[Exercise prompt] Search the data for "span". Return each matching line.

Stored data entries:
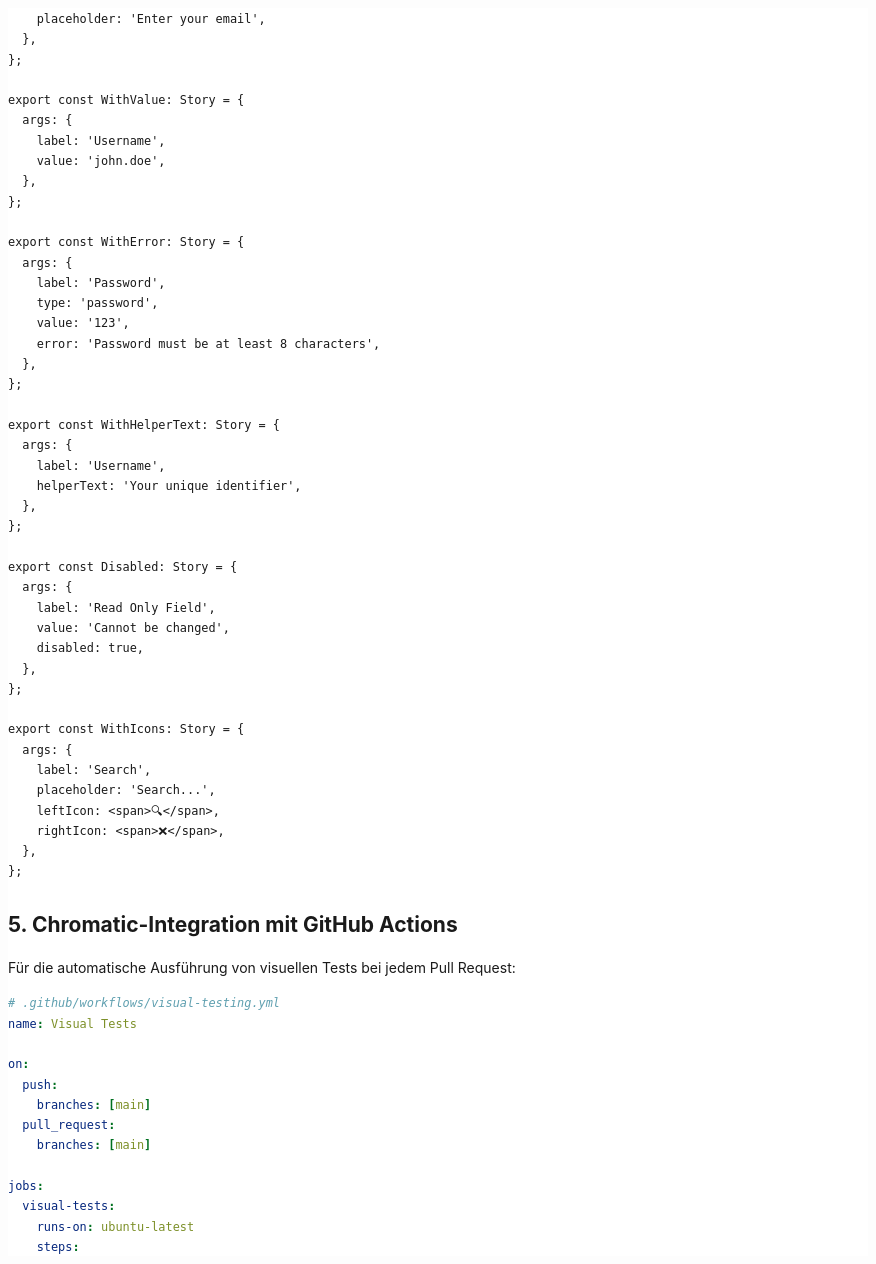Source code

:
 ```tsx
    placeholder: 'Enter your email',
  },
};

export const WithValue: Story = {
  args: {
    label: 'Username',
    value: 'john.doe',
  },
};

export const WithError: Story = {
  args: {
    label: 'Password',
    type: 'password',
    value: '123',
    error: 'Password must be at least 8 characters',
  },
};

export const WithHelperText: Story = {
  args: {
    label: 'Username',
    helperText: 'Your unique identifier',
  },
};

export const Disabled: Story = {
  args: {
    label: 'Read Only Field',
    value: 'Cannot be changed',
    disabled: true,
  },
};

export const WithIcons: Story = {
  args: {
    label: 'Search',
    placeholder: 'Search...',
    leftIcon: <span>🔍</span>,
    rightIcon: <span>❌</span>,
  },
};
```

## 5. Chromatic-Integration mit GitHub Actions

Für die automatische Ausführung von visuellen Tests bei jedem Pull Request:

```yaml
# .github/workflows/visual-testing.yml
name: Visual Tests

on:
  push:
    branches: [main]
  pull_request:
    branches: [main]

jobs:
  visual-tests:
    runs-on: ubuntu-latest
    steps:
```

[Task output]
    leftIcon: <span>🔍</span>,
    rightIcon: <span>❌</span>,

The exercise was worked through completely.